TEXT PASSAGE:
[Pacemaker] Why Did Pacemaker Restart this VirtualDomain Resource?

Tue Jun 19 12:12:46 EDT 2012

Hi Emmanuel, 

Thanks for the idea. I looked through the rest of the log and these "return code 8" errors on the ocf:linbit:drbd resources are occurring at other intervals (e.g. today) when the VirtualDomain resource is unaffected. This seems to indicate that these soft errors do not trigger a restart of the VirtualDomain resource. Is there anything else in the log that could indicate what caused this, or is there somewhere else I can look? 

Thanks, 

Andrew 

----- Original Message -----

From: "emmanuel segura" < emi2fast at gmail.com > 
To: "The Pacemaker cluster resource manager" < pacemaker at oss.clusterlabs.org > 
Sent: Tuesday, June 19, 2012 9:57:19 AM 
Subject: Re: [Pacemaker] Why Did Pacemaker Restart this VirtualDomain Resource? 

I didn't see any error in your config, the only thing i seen it's this 
========================================================== 
Jun 14 15:35:27 vmhost1 lrmd: [3853]: info: rsc:p_drbd_vmstore:0 
monitor[55] (pid 12323) 
Jun 14 15:35:27 vmhost1 lrmd: [3853]: info: rsc:p_drbd_mount2:0 monitor[53] 
(pid 12324)

ROWS:

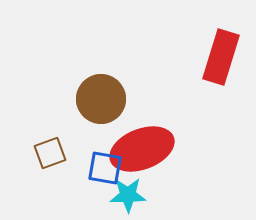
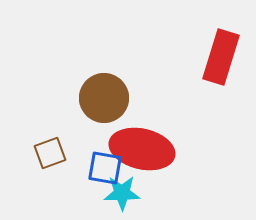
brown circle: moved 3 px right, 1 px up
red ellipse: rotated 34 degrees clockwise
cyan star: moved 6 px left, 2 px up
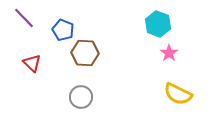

...

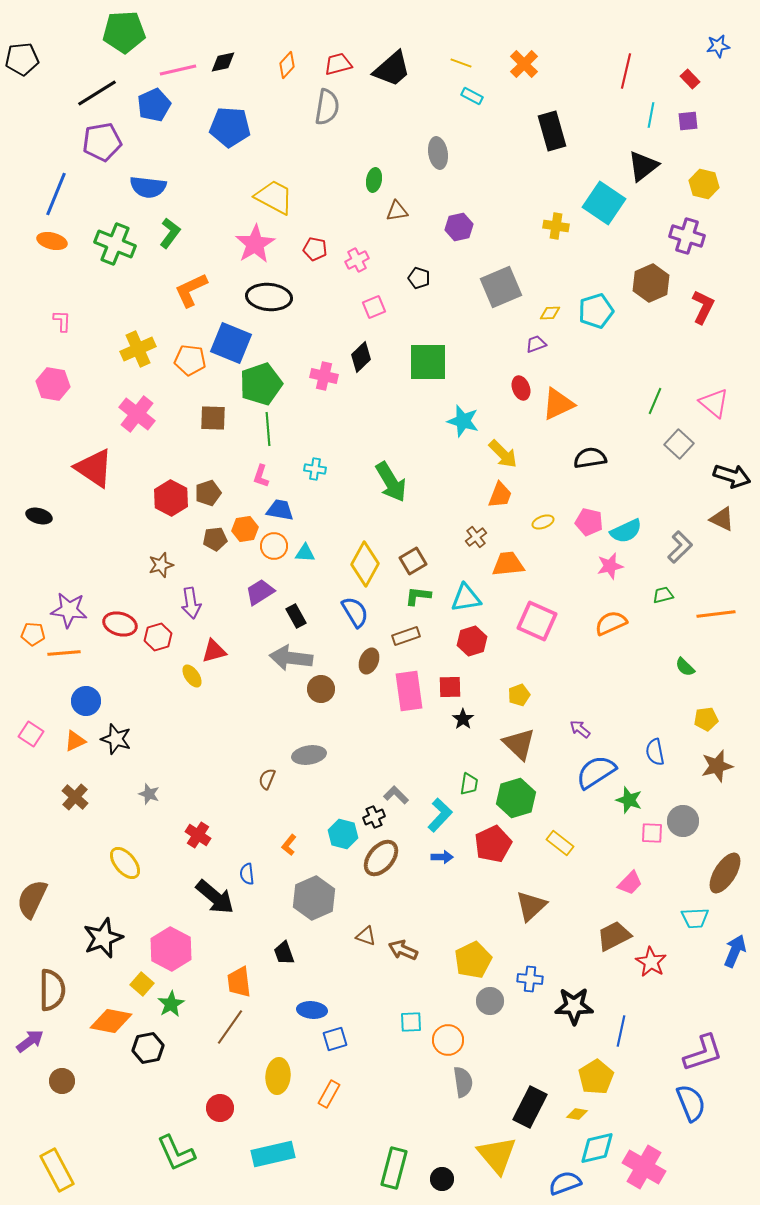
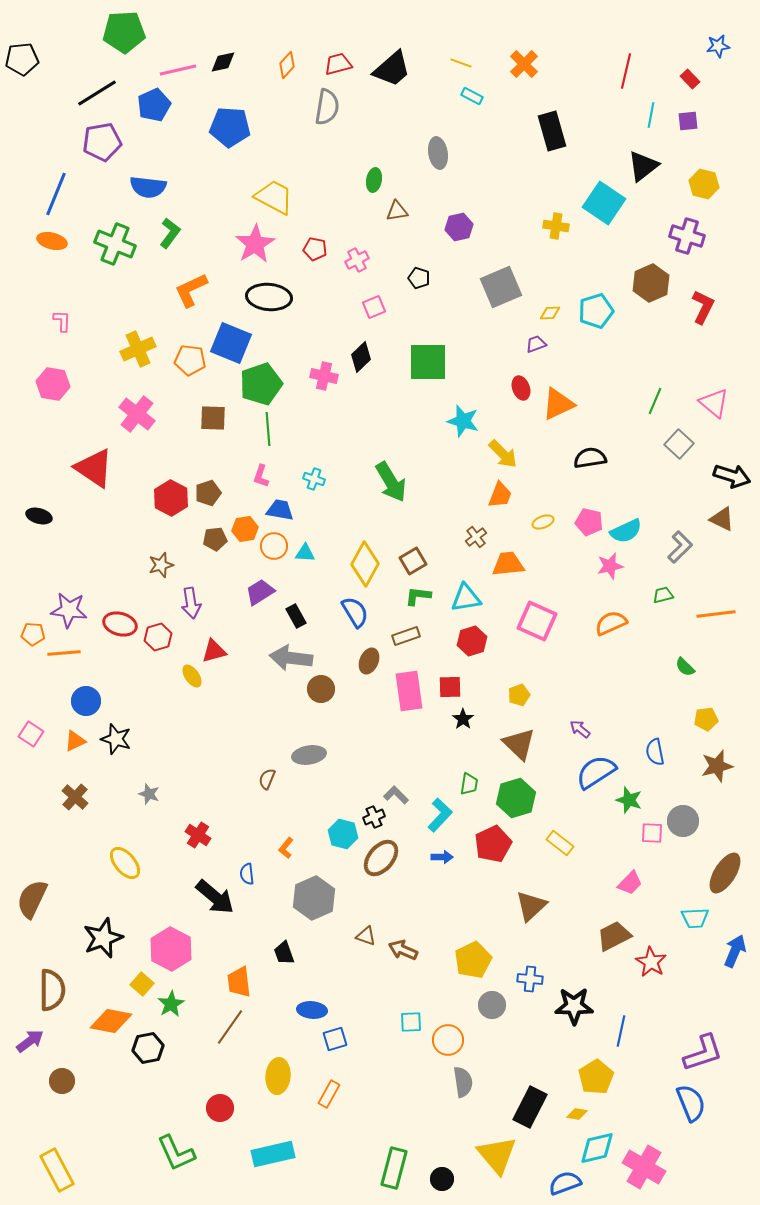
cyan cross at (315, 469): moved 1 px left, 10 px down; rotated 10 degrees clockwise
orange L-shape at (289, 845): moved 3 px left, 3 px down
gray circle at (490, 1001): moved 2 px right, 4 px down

YOUR INSTRUCTIONS:
Continue the email thread about Pacemaker restarting the VirtualDomain resource from the point where it ends. The entries play no part in what you are asked to do.

THE OUTPUT:
Jun 14 15:35:27 vmhost1 lrmd: [3853]: info: operation monitor[55] on 
p_drbd_vmstore:0 for client 3856: pid 12323 exited with return code 8 
Jun 14 15:35:27 vmhost1 lrmd: [3853]: info: operation monitor[53] on 
p_drbd_mount2:0 for client 3856: pid 12324 exited with return code 8 
Jun 14 15:35:31 vmhost1 lrmd: [3853]: info: rsc:p_drbd_mount1:0 monitor[54] 
(pid 12396)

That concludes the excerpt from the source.